I know this firsthand. I did very well in elementary school and really enjoyed school all together. But once I got into middle school, I sort of got lost in the shuffle when I really need attention and support the most. I started getting bullied (spit on, harassed at home via phone and at school, students wouldn't let me sit down on the bus to school in the morning, etc.) and my home life was becoming increasingly disfunctional and abusive. I couldn't focus on school because of all the other issues and eventually, start skipping school.

This continued into high school. I was severely bored with most classes because I felt like the material was so easy, I either didn't need to come to class or didn't have to pay attention. I did do really well in some classes and received good grades, but other teachers penalized me for missing classes, so my grades looked not so great and people assumed I didn't have the intelligent or talent to take more rigorous classes.

I was lucky enough in my junior year to have a very thoughtful and nice English teacher who recommended I sign up for a state program that would allow me to take classes at a local community college; you receive both high school and college credit in this program. To the surprise of teachers and administrators at my high school (but not to me or my mother), I had a 4.0 the very first semester.
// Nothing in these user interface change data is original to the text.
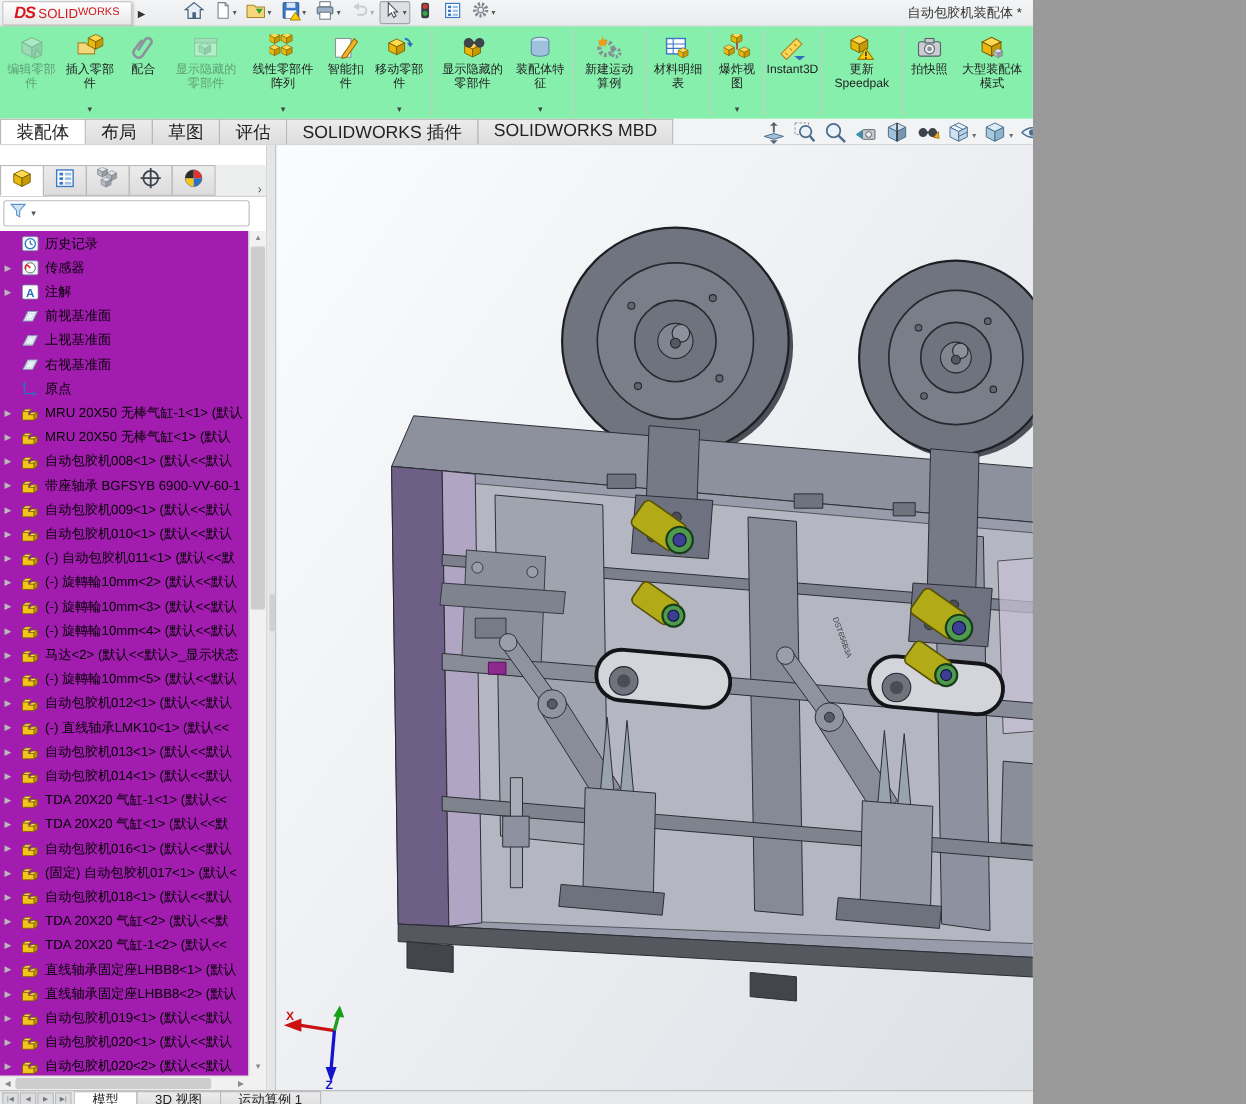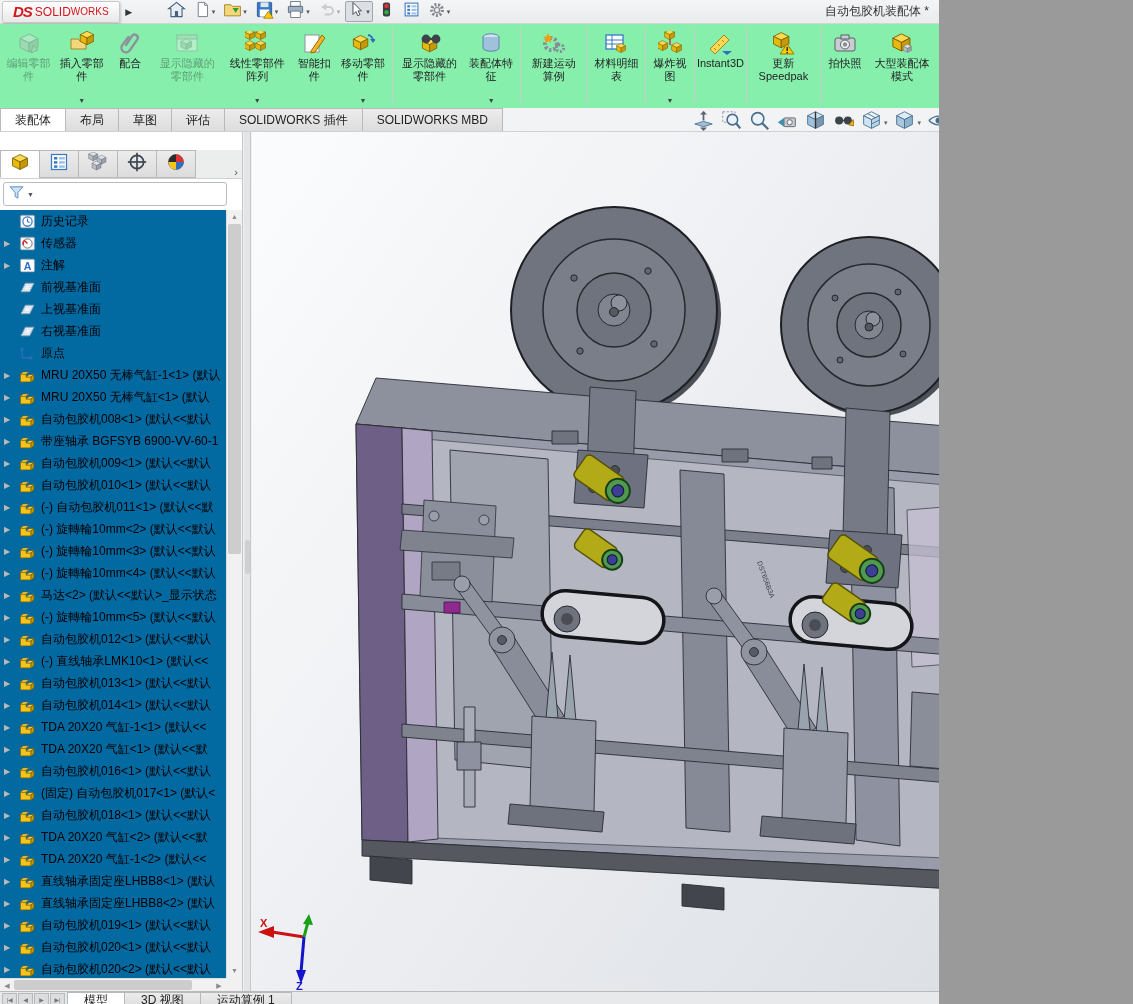--- a/index.html
+++ b/index.html
@@ -25,35 +25,35 @@
   .rbtn{min-width:44px;max-width:70px;height:80px;display:flex;flex-direction:column;align-items:center;padding:2px 3px 0 3px;border:1px solid transparent;border-radius:2px;}
   .rbtn.disabled{opacity:.4;filter:grayscale(1);}
   .ric{height:28px;display:flex;align-items:center;justify-content:center;}
   .rlb{font-size:11px;line-height:13px;text-align:center;color:#222;white-space:normal;}
   .rdd{font-size:7px;color:#444;height:9px;line-height:9px;margin-top:auto;}
   .rib-sep{width:1px;height:78px;background:#c9cbcd;margin:1px 2px 0 2px;flex:none;}
 
   
   .tabstrip{position:absolute;left:0;top:108px;width:100%;height:24px;background:#f2f3f4;border-bottom:1px solid #cfd1d3;}
   .dtabs{position:absolute;left:0;bottom:0;display:flex;height:23px;}
-  .dtab{padding:0 14px;display:flex;align-items:center;font-size:12px;color:#222;background:linear-gradient(#ececec,#dddddd);border:1px solid #b7b9bb;border-bottom:none;margin-right:-1px;}
+  .dtab{padding:0 14px;display:flex;align-items:center;font-size:16px;color:#222;background:linear-gradient(#ececec,#dddddd);border:1px solid #b7b9bb;border-bottom:none;margin-right:-1px;}
   .dtab.active{background:#fff;position:relative;z-index:2;}
   .headsup{position:absolute;right:-10px;top:2px;display:flex;align-items:center;gap:7px;}
   .hbtn{display:flex;align-items:center;}
   .hbtn .car{font-size:7px;color:#666;margin-left:2px;}
 
   
   .fmpanel{position:absolute;left:0;top:132px;width:243px;bottom:13px;background:#ffffff;border-right:1px solid #c6c8ca;}
   .fmtabs{position:absolute;left:0;top:18px;width:100%;height:29px;background:#eceded;border-bottom:1px solid #cfd1d3;display:flex;align-items:flex-end;}
   .fmtab{width:40px;height:28px;display:flex;align-items:center;justify-content:center;background:linear-gradient(#ececec,#dcdcdc);border:1px solid #b7b9bb;margin-right:-1px;}
   .fmtab.active{background:#fff;border-bottom-color:#fff;}
   .fmtab-more{margin-left:auto;margin-right:4px;font-size:11px;color:#555;}
   .filterbar{position:absolute;left:3px;top:50px;width:224px;height:24px;border:1px solid #b9bbbd;border-radius:3px;background:#fff;display:flex;align-items:center;padding-left:4px;}
   .filterbar .car{font-size:7px;color:#555;margin-left:2px;}
-  .fmtree{position:absolute;left:0;top:78px;right:16px;bottom:13px;overflow:hidden;background:#0369a1;}
+  .fmtree{position:absolute;left:0;top:78px;right:16px;bottom:13px;overflow:hidden;background:#a21caf;}
   .trow{height:22px;display:flex;align-items:center;padding-left:4px;white-space:nowrap;}
   .trow .arr{width:15px;font-size:8px;color:#b9b9b9;text-align:left;flex:none;}
   .trow .ticon{width:19px;flex:none;display:flex;align-items:center;}
   .trow .tlb{font-size:12px;color:#000;margin-left:3px;overflow:hidden;}
   .vscroll{position:absolute;right:0;top:78px;bottom:13px;width:16px;background:#f1f1f1;border-left:1px solid #e0e0e0;}
   .vscroll .sarr{position:absolute;left:0;width:100%;height:14px;color:#8a8a8a;font-size:7px;text-align:center;line-height:14px;}
   .vthumb{position:absolute;left:1px;width:13px;background:#cdcdcd;border-radius:2px;}
   .hscroll{position:absolute;left:0;bottom:0;right:16px;height:13px;background:#f1f1f1;border-top:1px solid #e0e0e0;}
   .hscroll .sarr{position:absolute;top:0;width:14px;height:100%;color:#8a8a8a;font-size:7px;text-align:center;line-height:13px;}
   .hthumb{position:absolute;top:1px;height:10px;background:#cdcdcd;border-radius:2px;}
My point is that something needs to be done to tailor the educational experience, especially in middle/junior and high schools where it seems to become especially assembly-line like. Kids who aren't college bound need to receive the same amount of assistance and support as the college-bound kids.

I really think we'd be better off adopting a school system similar to Germany's where some kids attend school until age 19, but some are done sooner (usually because of an on-the-job training program, apprenticeship, etc.). It seems to do a better job of tailoring the education to the child.

If anyone's interested, I can discuss the German educational system in better detail.